Last modified by Microchip on 2023/11/09 09:12

Flash routines, like those generated by MPLAB® Code Configurator (MCC), can be used to access program flash memory, but before using these routines to erase or write memory blocks, you must first ensure that the MPLAB XC8 compiler will not allocate this memory for other objects.

Flash routines can be used with any program memory, but they are often used when accessing the special memory regions that are implemented by some PIC® devices, such as the High-Endurance Flash (HEF) memory, implemented by the PIC16F1619 device, for example. Even if a memory region has a special function, the compiler will usually consider it as part of the normal program memory space, and store regular code or data in this region. If you use flash routines to erase or write such a region of memory, you run the risk of clobbering any code or data that the compiler has stored there. The same would be true if you invoke a flash erase or write by manipulating the relevant Special Function Registers (SFR) of the device, whether that be in C code or hand-written assembly. Erasing or overwriting compiler-generated code or data at runtime will almost certainly result in erratic and erroneous program behaviour that can be difficult to debug.

Whenever you change the content of any device memory—regardless of whether it has a special function or not—the compiler must be informed that this memory is in use. In most cases, this is performed automatically when you define C functions and objects, as the compiler will allocate them memory. However, this is not the case if you arbitrarily assign a region of memory for a special purpose and access that region using only a flash routine, as in the following example, where the word at address 0x1F80 has been written using an MCC-generated flash write routine.

FLASH_WriteWord(0x1F80, &writeBuffer, data);

To erase or write to memory using flash routines, you can:

  • reserve the memory you require, or
  • place absolute objects in that memory as placeholders.

If, for example, you intend to use the HEF memory for special data in your program, you can reserve this region of program memory using a compiler option. For a 16F1619 device, HEF exists from address 0x1F80 thru 0x1FFF in program memory.

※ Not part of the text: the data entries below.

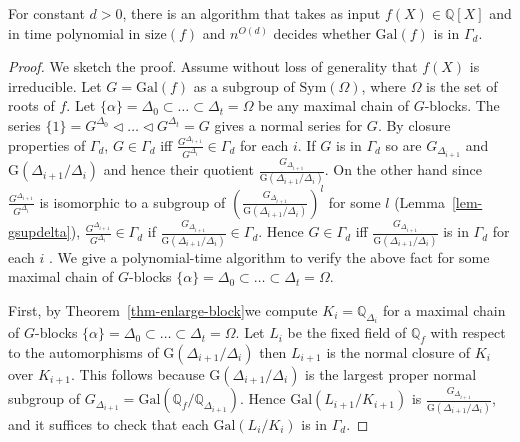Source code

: \documentclass{llncs}
\newcommand{\size}[1]{{\ensuremath{\mathrm{size}\left(#1\right)}}}
\newcommand{\Gal}[1]{{\ensuremath{\mathrm{Gal}\left(#1\right)}}}
\newcommand{\Gof}[1]{{\ensuremath{\mathrm{G}\left(#1\right)}}}
\newcommand{\Sym}[1]{{\ensuremath{\mathrm{Sym}\left(#1\right)}}}
\newcommand{\Q}{\ensuremath{\mathbb{Q}}}
\begin{document}
\begin{theorem}\label{thm-gammad-test}
  For constant $d>0$, there is an algorithm that takes as input $f(X)
  \in \Q[X]$ and in time polynomial in $\size{f}$ and $n^{O(d)}$
  decides whether $\Gal{f}$ is in $\Gamma_d$.
\end{theorem}
\begin{proof}
  We sketch the proof. Assume without loss of generality that $f(X)$
  is irreducible.  Let $G=\Gal{f}$ as a subgroup of $\Sym{\Omega}$,
  where $\Omega$ is the set of roots of $f$. Let $\{ \alpha \} =
  \Delta_0 \subset \ldots \subset \Delta_t = \Omega$ be any maximal
  chain of $G$-blocks. The series $ \{ 1 \} = G^{\Delta_0} \lhd \ldots
  \lhd G^{\Delta_t} = G$ gives a normal series for $G$. By closure
  properties of $\Gamma_d$, $G\in \Gamma_d$ iff
  $\frac{G^{\Delta_{i+1}}}{G^{\Delta_i}}\in\Gamma_d$ for each $i$. If
  $G$ is in $\Gamma_d$ so are $G_{\Delta_{i+1}}$ and
  $\Gof{\Delta_{i+1}/\Delta_i}$ and hence their quotient
  $\frac{G_{\Delta_{i+1}}}{\Gof{\Delta_{i+1}/\Delta_i}}$. On the other
  hand since $\frac{G^{\Delta_{i+1}}}{G^{\Delta_i}}$ is isomorphic to
  a subgroup of
  $\left(\frac{G_{\Delta_{i+1}}}{\Gof{\Delta_{i+1}/\Delta_i}}\right)^l$
  for some $l$ (Lemma~\ref{lem-gsupdelta}),
  $\frac{G^{\Delta_{i+1}}}{G^{\Delta_i}}\in\Gamma_d$ if
  $\frac{G_{\Delta_{i+1}}}{\Gof{\Delta_{i+1}/\Delta_i}}\in\Gamma_d$.
  Hence $G\in\Gamma_d$ iff
  $\frac{G_{\Delta_{i+1}}}{\Gof{\Delta_{i+1}/\Delta_i}}$ is in
  $\Gamma_d$ for each $i$ . We give a polynomial-time algorithm to
  verify the above fact for some maximal chain of $G$-blocks $\{
  \alpha \} = \Delta_0 \subset \ldots \subset \Delta_t = \Omega$.

  First, by Theorem~\ref{thm-enlarge-block}we compute $K_i =
  \Q_{\Delta_i}$ for a maximal chain of $G$-blocks $\{ \alpha \} =
  \Delta_0 \subset \ldots \subset \Delta_t = \Omega$. Let $L_i$ be the
  fixed field of $\Q_f$ with respect to the automorphisms of
  $\Gof{\Delta_{i+1}/\Delta_i}$ then $L_{i+1}$ is the normal closure
  of $K_i$ over $K_{i+1}$. This follows because
  $\Gof{\Delta_{i+1}/\Delta_i}$ is the largest proper normal subgroup
  of $G_{\Delta_{i+1}}=\Gal{\Q_f/\Q_{\Delta_{i+1}}}$. Hence
  $\Gal{L_{i+1}/K_{i+1}}$ is
  $\frac{G_{\Delta_{i+1}}}{\Gof{\Delta_{i+1}/\Delta_i}}$, and it
  suffices to check that each $\Gal{L_i/K_i}$ is in $\Gamma_d$.


\end{proof}
\end{document}
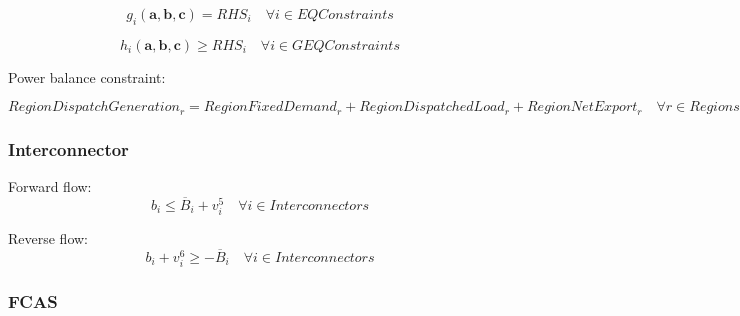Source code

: \documentclass{article}
\begin{document}
\begin{equation}
	g_{i}(\bm{a}, \bm{b}, \bm{c}) = RHS_{i} \quad \forall i \in EQConstraints
\end{equation}

\begin{equation}
	h_{i}(\bm{a}, \bm{b}, \bm{c}) \geq RHS_{i} \quad \forall i \in GEQConstraints
\end{equation}

Power balance constraint:

\begin{equation}
	RegionDispatchGeneration_{r} = RegionFixedDemand_{r} + RegionDispatchedLoad_{r} + RegionNetExport_{r} \quad \forall r \in Regions
\end{equation}

\subsubsection{Interconnector}
Forward flow:
\begin{equation}
	b_{i} \leq \overline{B}_{i} + v^{5}_{i} \quad \forall i \in Interconnectors
\end{equation}

Reverse flow:
\begin{equation}
b_{i} + v^{6}_{i} \geq - \overline{B}_{i} \quad \forall i \in Interconnectors
\end{equation}


\subsubsection{FCAS}
%
%
%
%
%
\end{document}
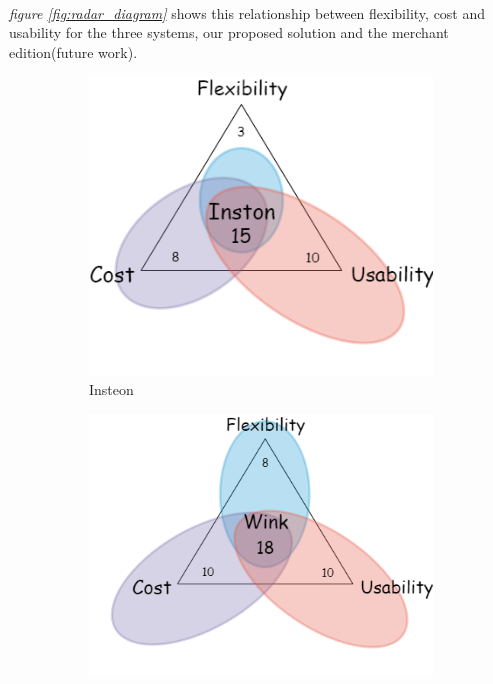 \documentclass[12pt, oneside, a4paper]{book}
\begin{document}
		\paragraph{} \textit{figure \ref{fig:radar_diagram}} shows this relationship between flexibility, cost and usability for the three systems, our proposed solution and the merchant edition(future work).
		\begin{figure}[H]
			\centering
			\begin{subfigure}[b]{.4\linewidth}
				\includegraphics[width=\linewidth]{img/Inston.png}
				\caption{Insteon}
			\end{subfigure}
			\begin{subfigure}[b]{.4\linewidth}
				\includegraphics[width=\linewidth]{img/Wink.png}

\end{subfigure}
\end{figure}
\end{document}
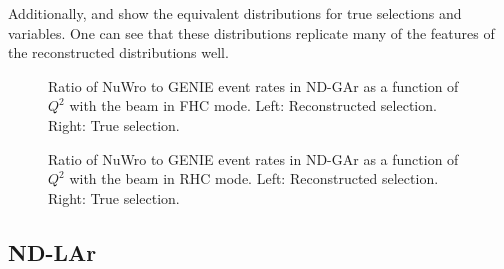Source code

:Additionally,  and  show the equivalent distributions for true selections and variables. 
One can see that these distributions replicate many of the features of the reconstructed distributions well.

\begin{figure}[h]
	\begin{minipage}[t]{.5\linewidth}
		\begin{adjustbox}{max totalsize=\linewidth, center}
			
		\end{adjustbox}
	\end{minipage}
 	\hfill
 	\begin{minipage}[t]{.5\linewidth}
 		\begin{adjustbox}{max totalsize=\linewidth, center}
 			
 		\end{adjustbox}
 	\end{minipage}
 	\caption[Comparison of NuWro and GENIE in $Q^{2}$ for forward horn current.]{Ratio of NuWro to GENIE event rates in ND-GAr as a function of $Q^{2}$ with the beam in FHC mode. Left: Reconstructed selection. Right: True selection.}
 	\label{fig:Q2CompFhc}
\end{figure}

\begin{figure}[h]
	\begin{minipage}[t]{.5\linewidth}
		\begin{adjustbox}{max totalsize=\linewidth, center}
			
		\end{adjustbox}
	\end{minipage}
	\hfill
	\begin{minipage}[t]{.5\linewidth}
		\begin{adjustbox}{max totalsize=\linewidth, center}
			
		\end{adjustbox}
	\end{minipage}
	\caption[Comparison of NuWro and GENIE in $Q^{2}$ for reverse horn current.]{Ratio of NuWro to GENIE event rates in ND-GAr as a function of $Q^{2}$ with the beam in RHC mode. Left: Reconstructed selection. Right: True selection.}
	\label{fig:Q2CompRhc}
\end{figure}

\subsection{ND-LAr}
\label{sec:dune_ndrwt:pionMulti:lar}

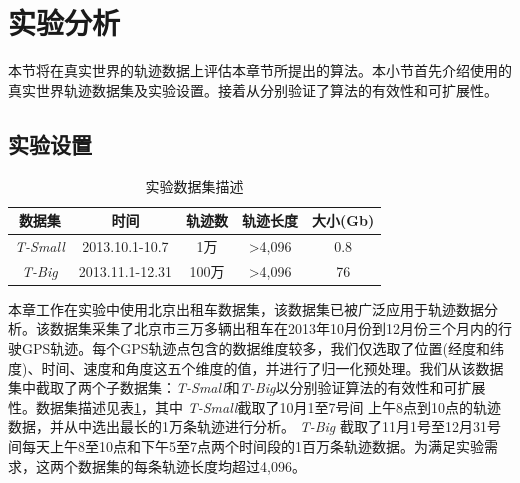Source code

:  \section{实验分析}\label{sec-c4-Exp}
本节将在真实世界的轨迹数据上评估本章节所提出的算法。本小节首先介绍使用的真实世界轨迹数据集及实验设置。接着从分别验证了算法的有效性和可扩展性。

\subsection{实验设置}

\begin{table}[t]
	\centering  
	\renewcommand\arraystretch{1.2}
	\begin{tabular}{|c|c|c|c|c|} 
		\hline
		数据集 & 时间 & 轨迹数 & 轨迹长度&大小(Gb)  \\ \hline
		\emph{T-Small} & 2013.10.1-10.7 & 1万 & >4,096 & 0.8  \\ \hline
		\emph{T-Big}  & 2013.11.1-12.31& 100万 & >4,096 & 76\\ \hline
	\end{tabular}
	\caption{实验数据集描述}
	\label{table:expdata}
\end{table}

本章工作在实验中使用北京出租车数据集，该数据集已被广泛应用于轨迹数据分析。该数据集采集了北京市三万多辆出租车在2013年10月份到12月份三个月内的行驶GPS轨迹。每个GPS轨迹点包含的数据维度较多，我们仅选取了位置(经度和纬度)、时间、速度和角度这五个维度的值，并进行了归一化预处理。我们从该数据集中截取了两个子数据集：\emph{T-Small}和\emph{T-Big}以分别验证算法的有效性和可扩展性。数据集描述见表\ref{table:expdata}，其中
\emph{T-Small}截取了10月1至7号间 上午8点到10点的轨迹数据，并从中选出最长的1万条轨迹进行分析。
\emph{T-Big} 截取了11月1号至12月31号间每天上午8至10点和下午5至7点两个时间段的1百万条轨迹数据。为满足实验需求，这两个数据集的每条轨迹长度均超过4,096。

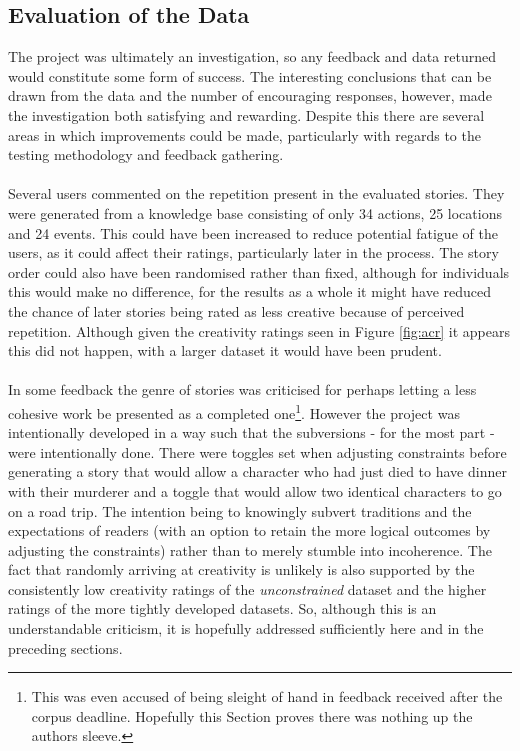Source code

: \documentclass[letterpaper]{article}
\begin{document}
\subsection{Evaluation of the Data}
The project was ultimately an investigation, so any feedback and data returned would constitute some form of success. The interesting conclusions that can be drawn from the data and the number of encouraging responses, however, made the investigation both satisfying and rewarding. Despite this there are several areas in which improvements could be made, particularly with regards to the testing methodology and feedback gathering.\\
\\Several users commented on the repetition present in the evaluated stories. They were generated from a knowledge base consisting of only 34 actions, 25 locations and 24 events. This could have been increased to reduce potential fatigue of the users, as it could affect their ratings, particularly later in the process. The story order could also have been randomised rather than fixed, although for individuals this would make no difference, for the results as a whole it might have reduced the chance of later stories being rated as less creative because of perceived repetition. Although given the creativity ratings seen in Figure \ref{fig:acr} it appears this did not happen, with a larger dataset it would have been prudent.\\
\\In some feedback the genre of stories was criticised for perhaps letting a less cohesive work be presented as a completed one\footnote{This was even accused of being sleight of hand in feedback received after the corpus deadline. Hopefully this Section proves there was nothing up the authors sleeve.}. However the project was intentionally developed in a way such that the subversions - for the most part - were intentionally done. There were toggles set when adjusting constraints before generating a story that would allow a character who had just died to have dinner with their murderer and a toggle that would allow two identical characters to go on a road trip. The intention being to knowingly subvert traditions and the expectations of readers (with an option to retain the more logical outcomes by adjusting the constraints) rather than to merely stumble into incoherence. The fact that randomly arriving at creativity is unlikely is also supported by the consistently low creativity ratings of the \emph{unconstrained} dataset and the higher ratings of the more tightly developed datasets. So, although this is an understandable criticism, it is hopefully addressed sufficiently here and in the preceding sections.\\
\end{document}
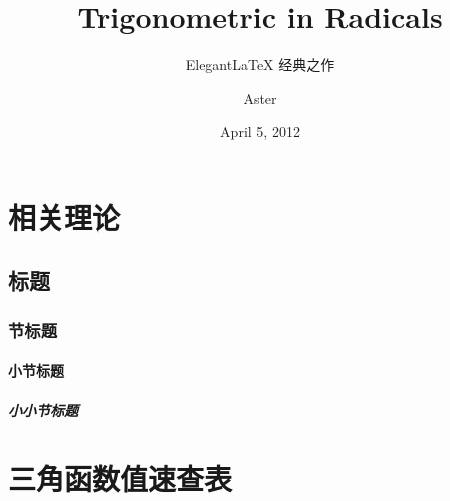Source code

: \documentclass[lang=cn,10pt]{elegantbook}
\title{Trigonometric in Radicals}
\subtitle{Elegant\LaTeX{} 经典之作}
\author{Aster}
\date{April 5, 2012}
\begin{document}
\maketitle
\frontmatter

\tableofcontents

\mainmatter

\part{相关理论}\label{part:introduce}

\chapter{标题}
\section{节标题}
\subsection{小节标题}
\subsubsection{小小节标题}

\part{三角函数值速查表}\label{part:trig}
\setcounter{chapter}{0}





\end{document}
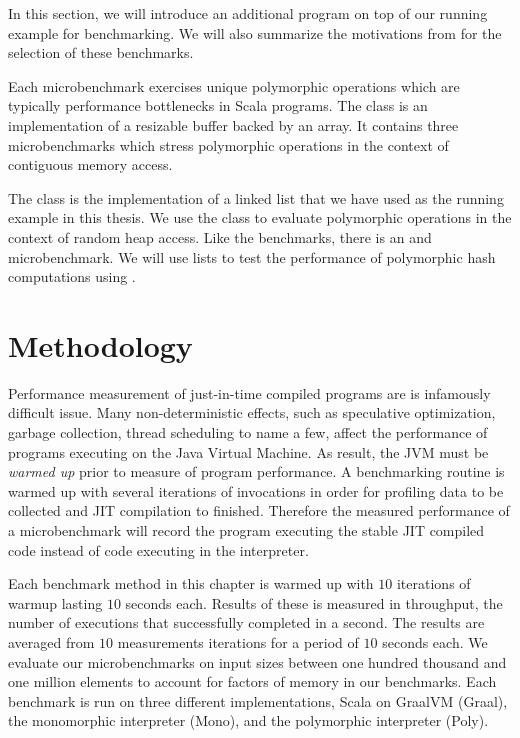 In this section, we will introduce an additional program on top of our running example for benchmarking.
We will also summarize the motivations from \cite{scala:miniboxing} for the selection of these benchmarks.

Each microbenchmark exercises unique polymorphic operations which are typically performance bottlenecks\cite{scala:collections-optimization}\cite{scala:dacapo} in Scala programs.
The  class is an implementation of a resizable buffer backed by an array.
It contains three microbenchmarks which stress polymorphic operations in the context of contiguous memory access.

The  class is the implementation of a linked list that we have used as the running example in this thesis.
We use the  class to evaluate polymorphic operations in the context of random heap access.
Like the  benchmarks, there is an  and  microbenchmark.
We will use lists to test the performance of polymorphic hash computations using .

\section{Methodology}

Performance measurement of just-in-time compiled programs are is infamously difficult issue\cite{java:performance-analysis}\cite{java:statistically-rigor-performance-analysis}.
Many non-deterministic effects, such as speculative optimization, garbage collection, thread scheduling to name a few, affect the performance of programs executing on the Java Virtual Machine.
As result, the JVM must be \textit{warmed up} prior to measure of program performance.
A benchmarking routine is warmed up with several iterations of invocations in order for profiling data to be collected and JIT compilation to finished.
Therefore the measured performance of a microbenchmark will record the program executing the stable JIT compiled code instead of code executing in the interpreter.

Each benchmark method in this chapter is warmed up with $10$ iterations of warmup lasting $10$ seconds each.
Results of these is measured in throughput, the number of executions that successfully completed in a second.
The results are averaged from $10$ measurements iterations for a period of $10$ seconds each.
We evaluate our microbenchmarks on input sizes between one hundred thousand and one million elements to account for factors of memory in our benchmarks. 
Each benchmark is run on three different implementations, Scala on GraalVM (Graal), the monomorphic interpreter (Mono), and the polymorphic interpreter (Poly).

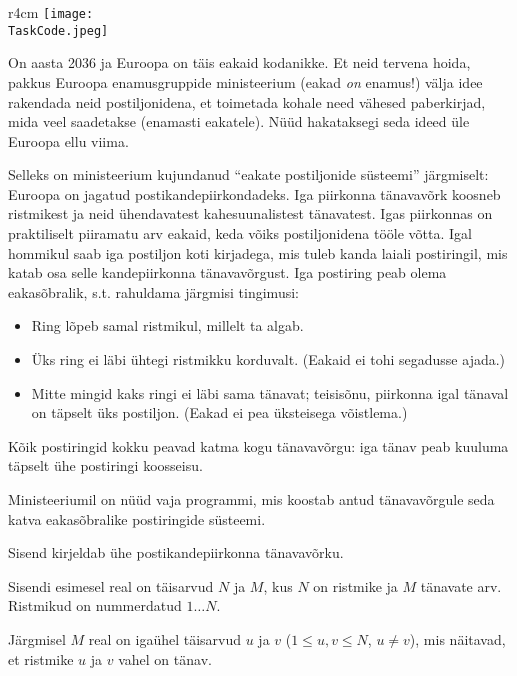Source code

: ﻿\documentclass{boi2014-et}
\renewcommand{\TaskCode}{postmen}
\begin{document}
    \begin{wrapfigure}[8]{r}{4cm}
        \vspace{-18pt}
        \texttt{[image: \\TaskCode.jpeg]}
    \end{wrapfigure}

    On aasta 2036 ja Euroopa on täis eakaid kodanikke.
    Et neid tervena hoida, pakkus Euroopa enamusgruppide ministeerium
    (eakad \emph{on} enamus!) välja idee rakendada neid postiljonidena,
    et toimetada kohale need vähesed paberkirjad, mida veel saadetakse
    (enamasti eakatele).
    Nüüd hakataksegi seda ideed üle Euroopa ellu viima.

    Selleks on ministeerium kujundanud ``eakate postiljonide süsteemi''
    järgmiselt:
    Euroopa on jagatud postikandepiirkondadeks. Iga piirkonna tänavavõrk
    koosneb ristmikest ja neid ühendavatest kahesuunalistest tänavatest.
    Igas piirkonnas on praktiliselt piiramatu arv eakaid, keda võiks
    postiljonidena tööle võtta. Igal hommikul saab iga postiljon koti
    kirjadega, mis tuleb kanda laiali postiringil, mis katab osa selle
    kandepiirkonna tänavavõrgust. Iga postiring peab olema eakasõbralik,
    s.t. rahuldama järgmisi tingimusi:
    \begin{itemize}
        \item Ring lõpeb samal ristmikul, millelt ta algab.
        \item Üks ring ei läbi ühtegi ristmikku korduvalt.
            (Eakaid ei tohi segadusse ajada.)
        \item Mitte mingid kaks ringi ei läbi sama tänavat;
            teisisõnu, piirkonna igal tänaval on täpselt üks postiljon.
            (Eakad ei pea üksteisega võistlema.)
    \end{itemize}

    Kõik postiringid kokku peavad katma kogu tänavavõrgu: iga tänav peab
    kuuluma täpselt ühe postiringi koosseisu.

    \Task

    Ministeeriumil on nüüd vaja programmi, mis koostab antud tänavavõrgule
    seda katva eaka\-sõbralike postiringide süsteemi.

    \Input

    Sisend kirjeldab ühe postikandepiirkonna tänavavõrku.

    Sisendi esimesel real on täisarvud $N$ ja $M$, kus $N$ on ristmike ja
    $M$ tänavate arv. Ristmikud on nummerdatud $1 \ldots N$.

    Järgmisel $M$ real on igaühel täisarvud $u$ ja $v$ ($1 \le u, v \le N$,
    $u \ne v$), mis näitavad, et ristmike $u$ ja $v$ vahel on tänav.
\end{document}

Use the XC8 driver option -mreserve to remove this range from the memory managed by the compiler, for example, -mreserve=rom@1F80:1FFF. Alternatively, you can use the -mrom option to perform the same task: -mrom=default,-1F80-1FFF. (If you are using a version 1.xx compiler, use the —rom option.) With this memory reserved, the compiler will not use this memory for ordinary objects, allowing you to read or write it in any way you desire.

A better way to utilize an arbitrary memory region is to define one or more placeholder objects over this memory rather than reserve the memory. This will ensure that the memory is not being used by the compiler, but will also allow you to reference the memory region via the placeholder’s identifier. For example, to place an object over the HEF, use an object definition similar to the following in your program.

const HEFregion[128] __at(0x1F80);

The const qualifier signifies that the object is to be placed in program memory. Ensure that the address in the __at() matches the start address of the region and the size of the object matches the amount of memory you intend to use.

Rather than using the literal address 0x1F80, the call to the flash write function used above could then become:

FLASH_WriteWord((uint16_t)HEFregion, &writeBuffer, data);

And, of course, having this object defined means that you can read the object directly, as in the following example:

if(HEFregion[idx] == 0x13)